GROUP BY/ORDER BY with parameters
Another unexpected problem manifested with tests failing with a message like "column name must appear in the GROUP BY clause or be used in an aggregate function". This type of error appeared in tests leveraging Django ORM aggregation features, when the aggregation keys contain parameters.
For example, if you want to count your people by grouping them by the first two letters of their name, you may use a query such as:
SELECT left(name, 2) AS prefix, count(*) AS number FROM people GROUP BY left(name, 2) ORDER BY left(name, 2)
If the "2" is actually a parameter, Django ends up composing and executing a query like:
cursor.execute(""" SELECT left(name, %s) AS prefix, count(*) AS number FROM people GROUP BY left(name, %s) ORDER BY left(name, %s) """, [2, 2, 2])
If composed by the client, this query presents no problem, because the server query parser can clearly see the same expression in the output column and in the group/order predicates. However, moving to use server-side parameters, the query would be transformed to:
SELECT left(name, $1) AS prefix, count(*) AS number FROM people GROUP BY left(name, $2) ORDER BY left(name, $3)
This query could be executed only if the three parameters are the same, but at parsing time the server cannot make sure this will be the case, failing with the error above.
If this query was under someone's control, it could be easily rewritten using named parameters instead of positional ones. I would personally write:
cursor.execute(""" SELECT left(name, %(len)s) AS prefix, count(*) AS number FROM people GROUP BY left(name, %(len)s) ORDER BY left(name, %(len)s) """, {"len": 2})
which is transformed in a query with a single $1 placeholder used three times, and parsed successfully. Unfortunately Django only uses positional placeholders throughout its entire codebase and switching to a parameters mapping would be a very invasive change. A more localised change is to use column aliases: the same query can be rewritten as:
SELECT left(name, %s) AS prefix, count(*) AS number FROM people GROUP BY 1 ORDER BY 1
where "1" refers to the first output column. It is not a particularly loved syntax but it turns out useful here.

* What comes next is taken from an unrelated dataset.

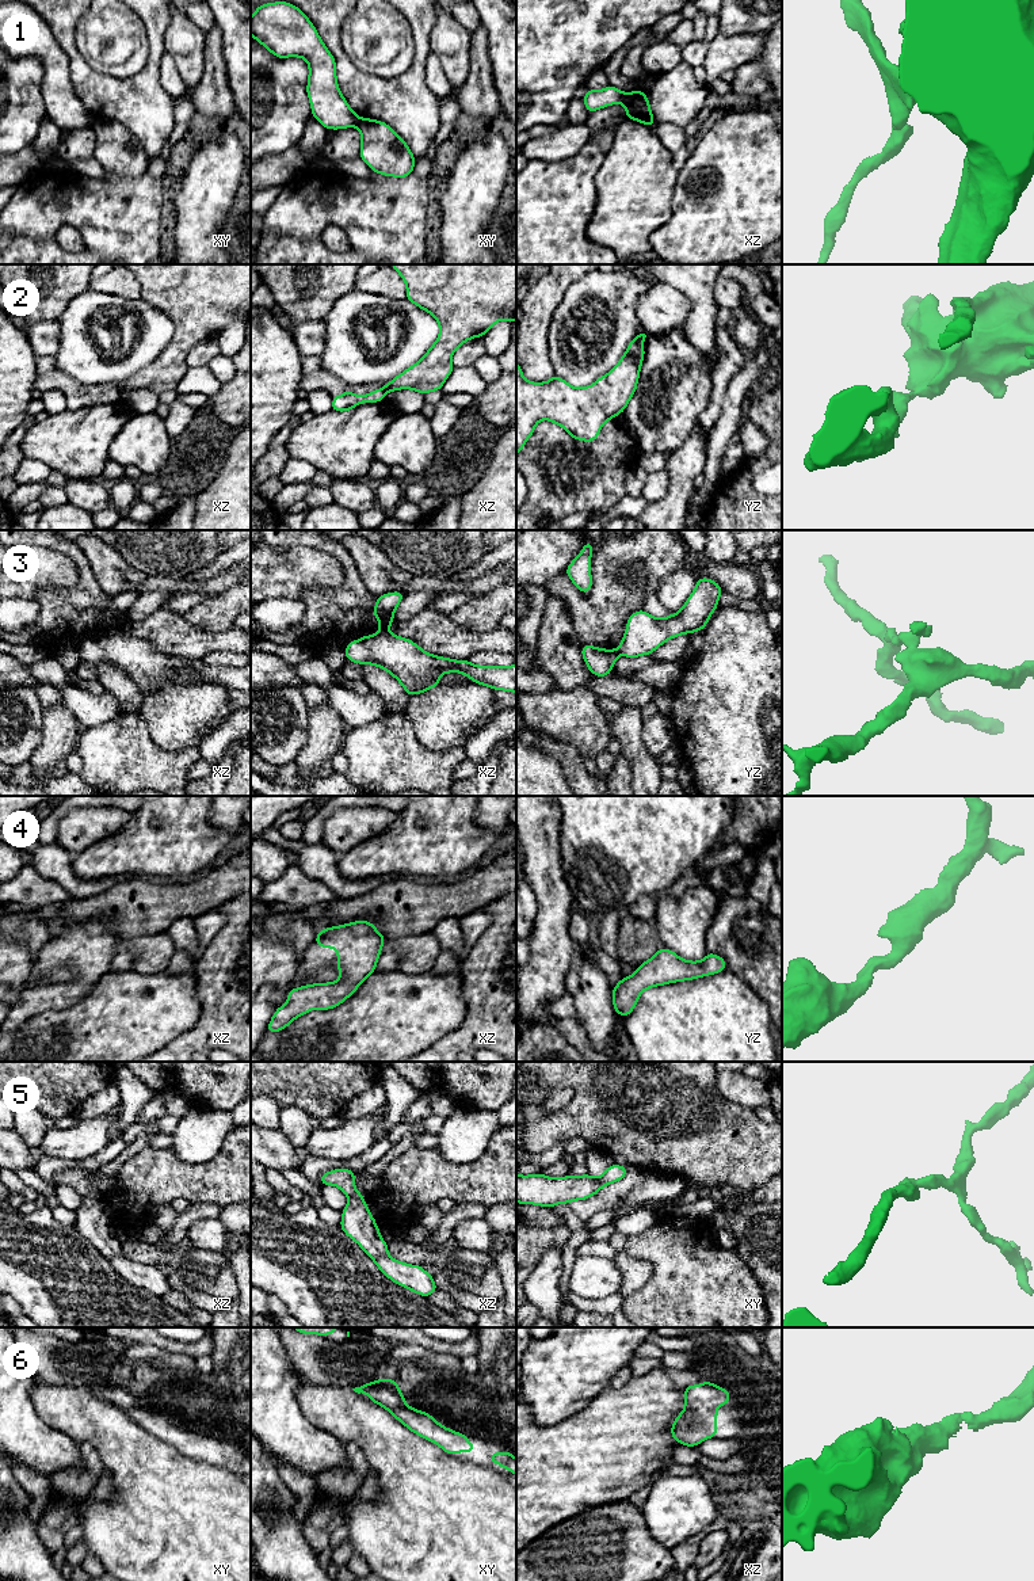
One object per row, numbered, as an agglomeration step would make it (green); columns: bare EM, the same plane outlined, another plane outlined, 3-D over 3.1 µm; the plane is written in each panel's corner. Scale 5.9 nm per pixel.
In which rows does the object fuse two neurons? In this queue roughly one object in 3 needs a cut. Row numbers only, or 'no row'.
1, 2, 3

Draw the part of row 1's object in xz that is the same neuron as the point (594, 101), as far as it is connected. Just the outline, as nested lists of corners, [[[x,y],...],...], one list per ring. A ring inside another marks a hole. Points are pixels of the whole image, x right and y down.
[[[607,85],[602,91],[592,91],[587,88],[584,95],[584,104],[587,111],[591,114],[606,106],[622,103],[623,96],[625,94],[613,85]]]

Probably not every database supports this syntax, so, in the proposed Django changeset, new feature parameters can be used to signal that the feature is accepted by specific databases, and currently enabled only for PostgreSQL.
A different package organisation
This is less mysterious to understand. The psycopg2 package has a bit of a chaotic organisation, with a couple of kitchen-sink modules (extensions and extras) containing a bit of everything: cursor subclasses, extra data types, utility functions, symbolic constants...starting from Psycopg 3, the package is organised in a more rational way and separated in different modules and sub-packages.
The bulk of the changes required to use Psycopg 3 from Django is just not to assume that talking to PostgreSQL will be done using psycopg2, but to import and use the objects according to the version of the driver in use.
Note that, with these modifications, Django is able to use both Psycopg 2 and 3, possibly both in the same project. While this is possible, it might not be the average use case in your project: more often than not you will be just interested in upgrading from Psycopg 2 to 3. In the simpler case of an update, you will just have to change your import statements, assuming unconditionally that the psycopg package is installed (there is no psycopg3 package: the same module name will do for the following major versions too) and just say goodbye to the glorious workhorse that psycopg2 has been so far. 👋
Takeaway points
In the design of Psycopg 3, a great effort has been made to allow a smooth adoption for users who have experience, and codebases, in psycopg2. The experience of the Django backend porting shows that most of the adjustments required fall in these categories:
- Different package organisation
- Over/under-specified types, which can be tweaked via casts and data wrappers
- Inability to use server-side parameters, which can be worked around with client-side query composition
Hopefully now you know how to address these problems in case you are thinking of using Psycopg 3 in your next or current project!